Cruella is also responsible for adding an element to the story which we haven’t necessarily seen in earlier Disney releases: such is Cruella’s obsession and evilness that we have real fear for the lives of each and every puppy. This is also attributable to the film’s inherent resemblance to real life. In reality there are no dragons, poisoned apples and glass slippers but there are fur coats and daylight robberies and with no fairy godmother to rush to their aid, each and every time Cruella nearly catches up with the puppies there is a sincere worry that she will find and re-capture them and far from spending an eternity in blissful slumber within a glass coffin, they will be slaughtered, skinned and paraded about as this season’s ‘must have’ fur coat. Serious stuff.

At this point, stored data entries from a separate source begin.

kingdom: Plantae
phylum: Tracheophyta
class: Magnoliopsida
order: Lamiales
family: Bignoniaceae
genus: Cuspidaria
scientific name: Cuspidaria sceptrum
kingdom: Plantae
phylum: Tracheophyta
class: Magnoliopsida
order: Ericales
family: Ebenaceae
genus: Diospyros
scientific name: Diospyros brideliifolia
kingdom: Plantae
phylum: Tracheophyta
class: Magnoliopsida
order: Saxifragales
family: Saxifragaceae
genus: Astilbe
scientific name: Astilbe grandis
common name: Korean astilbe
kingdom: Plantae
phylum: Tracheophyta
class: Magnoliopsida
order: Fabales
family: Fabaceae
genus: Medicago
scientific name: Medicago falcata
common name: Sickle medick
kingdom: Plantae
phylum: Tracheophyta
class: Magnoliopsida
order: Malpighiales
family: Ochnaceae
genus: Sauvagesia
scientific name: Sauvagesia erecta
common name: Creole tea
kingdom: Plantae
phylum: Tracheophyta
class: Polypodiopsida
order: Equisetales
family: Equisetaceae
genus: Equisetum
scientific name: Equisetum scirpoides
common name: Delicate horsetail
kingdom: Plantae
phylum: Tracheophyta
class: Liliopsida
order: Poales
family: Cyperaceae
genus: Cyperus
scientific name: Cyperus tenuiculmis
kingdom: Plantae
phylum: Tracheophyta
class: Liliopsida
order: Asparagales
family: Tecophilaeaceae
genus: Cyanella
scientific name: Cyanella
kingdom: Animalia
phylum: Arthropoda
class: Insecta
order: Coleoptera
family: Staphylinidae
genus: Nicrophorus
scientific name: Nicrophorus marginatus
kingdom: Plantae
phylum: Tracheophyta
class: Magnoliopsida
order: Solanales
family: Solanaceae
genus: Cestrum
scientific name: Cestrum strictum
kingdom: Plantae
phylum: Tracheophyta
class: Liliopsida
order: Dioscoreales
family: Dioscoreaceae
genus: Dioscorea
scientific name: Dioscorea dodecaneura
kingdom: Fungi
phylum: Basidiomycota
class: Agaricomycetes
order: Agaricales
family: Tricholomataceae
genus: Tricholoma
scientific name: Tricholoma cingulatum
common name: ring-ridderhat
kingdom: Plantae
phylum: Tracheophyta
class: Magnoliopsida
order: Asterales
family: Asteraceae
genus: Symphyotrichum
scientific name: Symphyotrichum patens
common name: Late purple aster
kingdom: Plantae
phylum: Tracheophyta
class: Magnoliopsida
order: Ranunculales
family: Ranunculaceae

But in an age when the times they were a’changin’, 101 Dalmatians captured the mood of a decade with its frank, no frills depiction of a real life situation (that’s ‘frank’ and ‘real life’ in Disney terms, of course) and Disney would see its success repeated with similar tales such as The Fox and the Hound and The Aristocats – both films deal with real situations through the eyes of the animals they affect.
One Hundred and One Dalmatians is a simple story beautifully told. It is fast paced, sentimental and above all funny and these are the qualities which will cement it in film history for years and years to come and perhaps if we’re really lucky, will convince publishers to get the book back in print before my birthday next year. Hint, hint.